## Set problem:
Please return the lines below exactly, starting with the very first one and stopping after the line that contains "v(0, 44.45) *". Leave the pictures out of your answer.

## Stored rows:

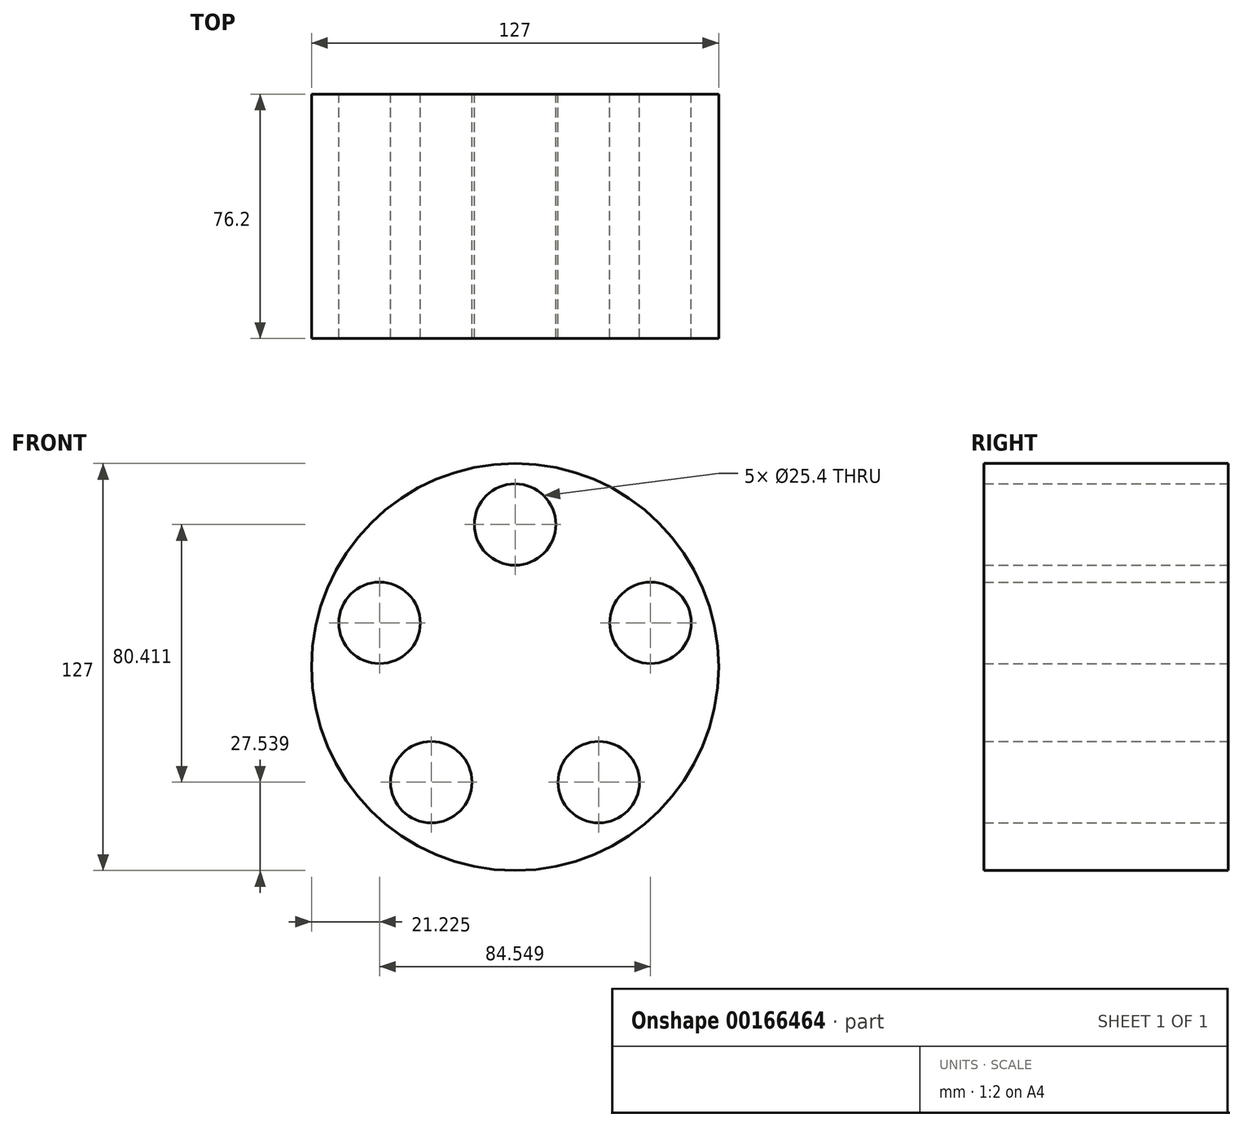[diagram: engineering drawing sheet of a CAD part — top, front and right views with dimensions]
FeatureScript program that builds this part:
annotation { "Feature Type Name" : "Feature", "Feature Type Description" : "" }
export const myFeature = defineFeature(function(context is Context, id is Id, definition is map)
    precondition{}
    {
        {
            var Q0;
            Q0=qCreatedBy(makeId("Front.planeOp"),FACE);
            var sketch = newSketch(context, id + "F0", { "sketchPlane" : qUnion([Q0])});
            skCircle(sketch, "E0", {"center": v(0, 0) * mm, "radius": 63.5 * mm});
            skCircle(sketch, "E1", {"center": v(0, 44.45) * mm, "radius": 12.7 * mm});
            skCircle(sketch, "E2.1.0", {"center": v(-42.27, 13.74) * mm, "radius": 12.7 * mm});
            skCircle(sketch, "E2.2.0", {"center": v(-26.13, -35.96) * mm, "radius": 12.7 * mm});
            skCircle(sketch, "E2.3.0", {"center": v(26.13, -35.96) * mm, "radius": 12.7 * mm});
            skCircle(sketch, "E2.4.0", {"center": v(42.27, 13.74) * mm, "radius": 12.7 * mm});
            skSolve(sketch);
        }
        {
            var Q0;
            Q0=makeQuery(id+"F0.imprint","IMPRINT",FACE,{"disambiguationData":[TD([[makeQuery(id+"F0.imprint","IMPRINT",EDGE,{"derivedFrom":sQuery(id+"F0.wireOp",EDGE,"E0")}),1.0]])]});
            extrude(context, id + "F1", {"entities" : qUnion([Q0]), "depth" : 76.2 * mm});
        }
    });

## Exercise result:
[diagram: engineering drawing sheet of a CAD part — top, front and right views with dimensions]
FeatureScript program that builds this part:
annotation { "Feature Type Name" : "Feature", "Feature Type Description" : "" }
export const myFeature = defineFeature(function(context is Context, id is Id, definition is map)
    precondition{}
    {
        {
            var Q0;
            Q0=qCreatedBy(makeId("Front.planeOp"),FACE);
            var sketch = newSketch(context, id + "F0", { "sketchPlane" : qUnion([Q0])});
            skCircle(sketch, "E0", {"center": v(0, 0) * mm, "radius": 63.5 * mm});
            skCircle(sketch, "E1", {"center": v(0, 44.45) * mm, "radius": 12.7 * mm});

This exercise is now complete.